Pour les clubs concernés par les sanctions, les matchs à huis clos impliquent une importante perte financière
Pourtant, les violences dans les stades nuisent doublement aux clubs : d’une part en termes d’image et d’autre part sur le plan économique, les sanctions devenant de plus en plus difficiles à supporter, d’autant que les revenus des clubs proviennent en grande partie de la billetterie. Les matchs à huis clos impliquent ainsi une importante perte financière. De facto, la présence assidue des supporteurs est vitale pour les clubs.
À ce propos, le cas du Raja de Casablanca (RCA), l’un des deux clubs les plus populaires du pays, est emblématique. Les deux groupes ultras du club casablancais (les Green Boys et les Ultras Eagles) boycottent officiellement les stades depuis leur réouverture, le 25 février.
Les raisons officielles invoquées par les ultras du Raja : le prix des billets, jugé excessif, et la désorganisation consécutive à la décision précipitée de rouvrir les stades. « On a été très surpris par cette décision. Personne n’a été avisé, personne n’a été préparé. Il n’y a eu aucune réunion d’organisation en interne », explique un membre des Green Boys.
« Mais pour ne rien vous cacher, il y a aussi beaucoup de différends au sein même du public rajaoui [entre les ultras Green Boys et les Ultras Eagles, ndlr]. On a choisi de boycotter le retour au stade également pour éviter que ce type de conflit interne ne dégénère en confrontations physiques sur le gradin et ne nuise au club », confie-t-il.
Des stades passoires ?
Autre point important : au Maroc, les stades sont la propriété de l’État et non des clubs.
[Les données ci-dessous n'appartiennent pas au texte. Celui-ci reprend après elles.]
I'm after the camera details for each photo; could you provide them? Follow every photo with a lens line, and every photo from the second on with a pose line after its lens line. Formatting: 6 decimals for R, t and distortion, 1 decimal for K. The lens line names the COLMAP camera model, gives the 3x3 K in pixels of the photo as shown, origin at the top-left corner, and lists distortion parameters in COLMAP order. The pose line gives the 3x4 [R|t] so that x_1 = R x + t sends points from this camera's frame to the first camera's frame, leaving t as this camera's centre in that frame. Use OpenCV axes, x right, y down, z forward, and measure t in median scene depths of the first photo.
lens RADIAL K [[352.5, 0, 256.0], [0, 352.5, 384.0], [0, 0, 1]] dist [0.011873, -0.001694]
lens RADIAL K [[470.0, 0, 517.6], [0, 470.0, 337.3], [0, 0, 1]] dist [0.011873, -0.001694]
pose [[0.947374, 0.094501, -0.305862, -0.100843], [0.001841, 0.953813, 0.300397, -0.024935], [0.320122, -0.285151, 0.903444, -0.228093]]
Cela signifie que le contrôle est du ressort de la police et non des stadiers, lesquels sont souvent employés par des sociétés privées et ne sont pas formés pour assurer la sécurité des enceintes. L’accès aux gradins et la sécurité des stades échappent ainsi aux clubs.
« Le problème commence dès l’entrée des stades, insiste la même source ultra. On fait croire à une billetterie en ligne organisée et à un dispositif de sécurité supposé strict. Mais la réalité est tout autre : tout le monde peut accéder aux gradins, notamment des groupes de mineurs non accompagnés qui entrent soit en usant de bakchich, soit en trompant la vigilance des forces de l’ordre. »
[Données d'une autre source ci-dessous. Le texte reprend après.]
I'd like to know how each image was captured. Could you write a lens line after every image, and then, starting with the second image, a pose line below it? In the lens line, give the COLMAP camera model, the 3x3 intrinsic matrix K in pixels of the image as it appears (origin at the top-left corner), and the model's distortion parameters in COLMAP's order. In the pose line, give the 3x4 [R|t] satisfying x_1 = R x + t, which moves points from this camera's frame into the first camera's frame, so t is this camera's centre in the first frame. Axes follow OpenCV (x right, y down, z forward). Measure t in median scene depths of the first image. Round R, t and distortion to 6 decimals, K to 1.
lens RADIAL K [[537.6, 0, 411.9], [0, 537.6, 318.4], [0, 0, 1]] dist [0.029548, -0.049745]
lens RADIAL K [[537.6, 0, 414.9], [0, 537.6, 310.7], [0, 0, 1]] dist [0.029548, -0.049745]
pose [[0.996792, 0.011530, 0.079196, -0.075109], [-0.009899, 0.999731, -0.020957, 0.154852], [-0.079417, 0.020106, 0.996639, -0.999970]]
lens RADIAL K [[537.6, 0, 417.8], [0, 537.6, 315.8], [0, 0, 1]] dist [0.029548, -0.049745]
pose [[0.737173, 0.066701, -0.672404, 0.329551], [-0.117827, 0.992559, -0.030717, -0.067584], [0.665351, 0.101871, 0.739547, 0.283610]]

Un grand nombre des jeunes supporteurs marocains sont désœuvrés, ne vont plus à l’école ou sont au chômage
En 2017 déjà, Fouzi Lekjâa qualifiait, lors d’une interview, le fléau de la violence dans les stades marocains de « phénomène social qui interpelle les politiques publiques ».
« Il faut se poser aujourd’hui de véritables questions par rapport à notre système éducatif, par rapport à notre système d’intégration de la jeunesse […], par rapport à la politique de l’emploi qui permet l’intégration des jeunes en leur donnant une stabilité et une visibilité », avait-il affirmé.
Fouzi Lekjâa avait salué les mesures techniques envisagées – tourniquets, billets numérotés, etc. –, mises en place dans quelques stades, tout en insistant sur l’idée qu’elles ne pouvaient se substituer aux « politiques publiques ».
« Un grand nombre des jeunes supporteurs marocains sont désœuvrés, ne vont plus à l’école ou sont au chômage. Pour la plupart, ils sont issus de milieux défavorisés. Mais face à ce constat, les groupes ultras ne peuvent pas être responsables de la faillite du système éducatif, voire celle d’une société tout entière », tente de se justifier un membre du groupe Ultras Askary, supporteurs de l’AS FAR de Rabat.